Forse non tutti sanno che Dino Campana ebbe vita travagliata. Nacque a Marradi, paesino in provincia di Firenze, in Toscana, nel 1885. Nel 1913, a circa ventotto anni, consegnò un manoscritto ad Ardengo Soffici e a Giovanni Papini direttori entrambi della rivista “Lacerba”, manoscritto che purtroppo andò perduto, dimodoché nel 1914 il poeta iniziò a riscriverlo. Dino Campana aveva infatti ingenuamente consegnato a Soffici e a Papini l’unica copia esistente del testo. Il manoscritto fu ritrovato in una casa di Ardengo Soffici solo cinquant’anni dopo, nel 1971. Il poeta soffrì molto di questa perdita.
Ebbe una storia d’amore con Rina Faccio, in arte Sibilla Aleramo, avvenuta tra il 1916 e il 1917, un anno prima di finire nel manicomio di Castel Pulci, la quale fu tumultuosa, impetuosa e violenta. Tra l'altro Sibilla Aleramo lo tradì anche con Giovanni Papini e Ardengo Soffici.

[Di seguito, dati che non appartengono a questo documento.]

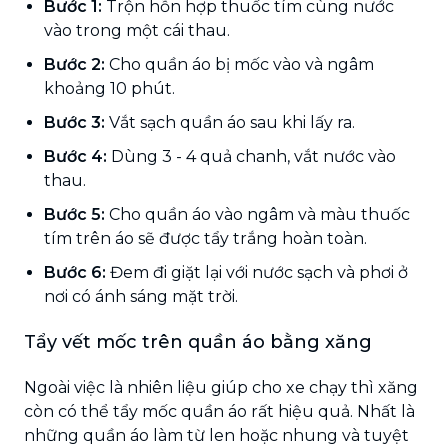
Bước 1:
Trộn hỗn hợp thuốc tím cùng nước
vào trong một cái thau.
Bước 2:
Cho quần áo bị mốc vào và ngâm
khoảng 10 phút.
Bước 3:
Vắt sạch quần áo sau khi lấy ra.
Bước 4:
Dùng 3 - 4 quả chanh, vắt nước vào
thau.
Bước 5:
Cho quần áo vào ngâm và màu thuốc
tím trên áo sẽ được tẩy trắng hoàn toàn.
Bước 6:
Đem đi giặt lại với nước sạch và phơi ở
nơi có ánh sáng mặt trời.
Tẩy vết mốc trên quần áo bằng xăng
Ngoài việc là nhiên liệu giúp cho xe chạy thì xăng
còn có thể tẩy mốc quần áo rất hiệu quả. Nhất là
những quần áo làm từ len hoặc nhung và tuyệt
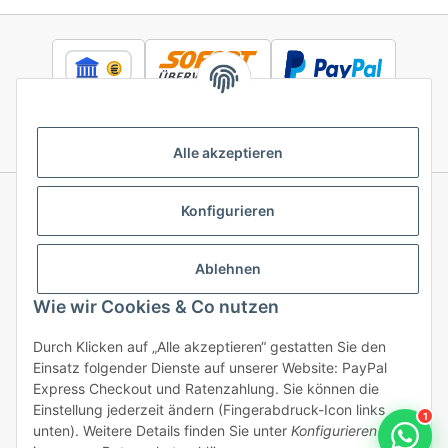
Alle akzeptieren
Konfigurieren
Informationen
Ablehnen
Gesetzliche Informationen
Wie wir Cookies & Co nutzen
Durch Klicken auf „Alle akzeptieren“ gestatten Sie den
Einsatz folgender Dienste auf unserer Website: PayPal
Vertrag widerrufen
Express Checkout und Ratenzahlung. Sie können die
Einstellung jederzeit ändern (Fingerabdruck-Icon links
1
unten). Weitere Details finden Sie unter
Konfigurieren
und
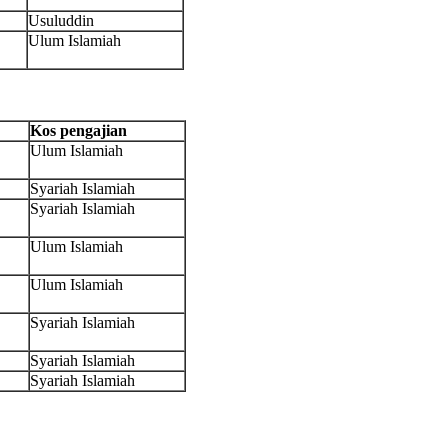
Usuluddin
Ulum Islamiah
Kos pengajian
Ulum Islamiah
Syariah Islamiah
Syariah Islamiah
Ulum Islamiah
Ulum Islamiah
Syariah Islamiah
Syariah Islamiah
Syariah Islamiah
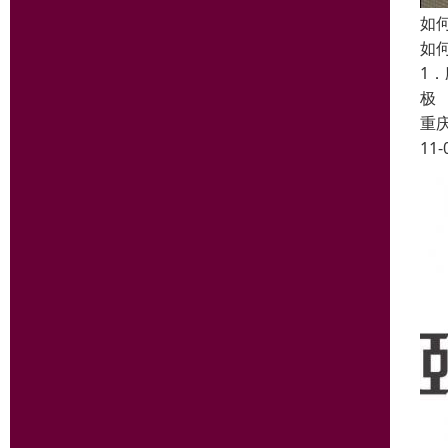
如
如
1
极
重
11-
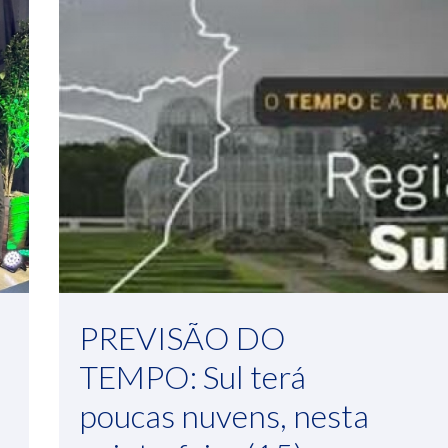
PREVISÃO DO
TEMPO: Sul terá
poucas nuvens, nesta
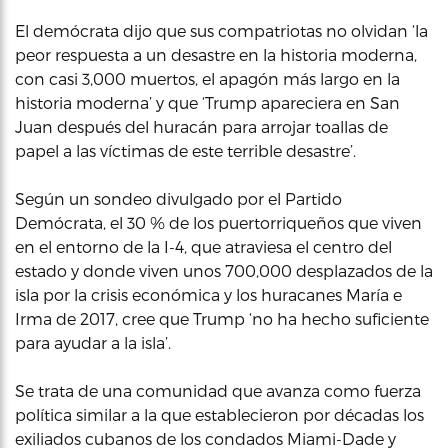
El demócrata dijo que sus compatriotas no olvidan ‘la
peor respuesta a un desastre en la historia moderna,
con casi 3,000 muertos, el apagón más largo en la
historia moderna’ y que ‘Trump apareciera en San
Juan después del huracán para arrojar toallas de
papel a las víctimas de este terrible desastre’.
Según un sondeo divulgado por el Partido
Demócrata, el 30 % de los puertorriqueños que viven
en el entorno de la I-4, que atraviesa el centro del
estado y donde viven unos 700,000 desplazados de la
isla por la crisis económica y los huracanes María e
Irma de 2017, cree que Trump ‘no ha hecho suficiente
para ayudar a la isla’.
Se trata de una comunidad que avanza como fuerza
política similar a la que establecieron por décadas los
exiliados cubanos de los condados Miami-Dade y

Nel 1914 uscì per Ravagli la prima edizione dei "Canti Orfici" nata sulle ceneri del precedente manoscritto, andato smarrito, dal titolo "Il più lungo giorno". Era un’edizione zeppa di errori e benché Dino tentasse di vendere personalmente le copie nei caffè e per strada, i risultati furono scadenti. Solo nel 1928 – quattro anni prima della morte dell’autore – la casa editrice Vallecchi fece uscire una seconda edizione. Non chiese alcun permesso a Campana, del resto ricoverato in manicomio e ritenuto ormai incapace di intendere e di volere. Anche questa edizione del ’28 risultò densa di refusi, storpiature, lacune. Nel 1941 uscirono altre edizioni dei Canti Orfici. Solo in seguito, soprattutto grazie a Montale e a Luzi, si procedette alla riabilitazione della figura di Dino Campana come poeta.
Nei leggii sono riportate notizie, spiegazioni, foto e parte dei testi poetici che fanno riferimento ai ricordi, al paesaggio, agli elementi della natura, agli scenari urbani di cui Campana parla nei Canti Orfici.
Marradi, nonostante gli eventi bellici e le inevitabili modifiche del tempo, ha lo stesso sapore del passato, immutati sono rimasti infatti i suoi emblemi: il castello, la cupola rossa con il leone, il fiume Lamone che “si snoda per la valle” e “trascorre le mura nere” del convento.